MATERIALS PROVIDED -
=== Section Start ===

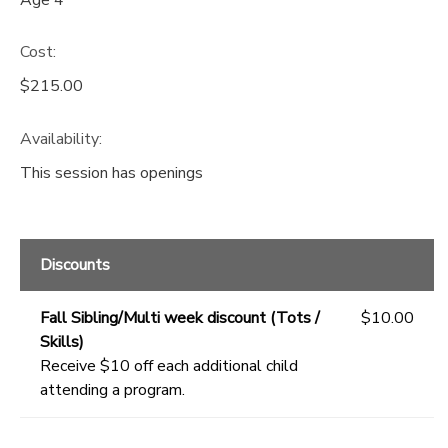
Cost:
$215.00
Availability
:
This session has openings
Discounts
Fall Sibling/Multi week discount (Tots /
$10.00
Skills)
Receive $10 off each additional child
attending a program.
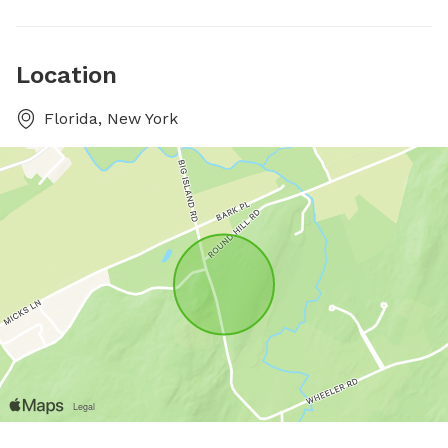
Location
Florida, New York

=== Section End ===

AIM OF THE TASK -
Write every entry out again exactly, images omitted.

RESULT OF THIS EXERCISE -
Cost:
$215.00
Availability
:
This session has openings
Discounts
Fall Sibling/Multi week discount (Tots /
$10.00
Skills)
Receive $10 off each additional child
attending a program.
Location
Florida, New York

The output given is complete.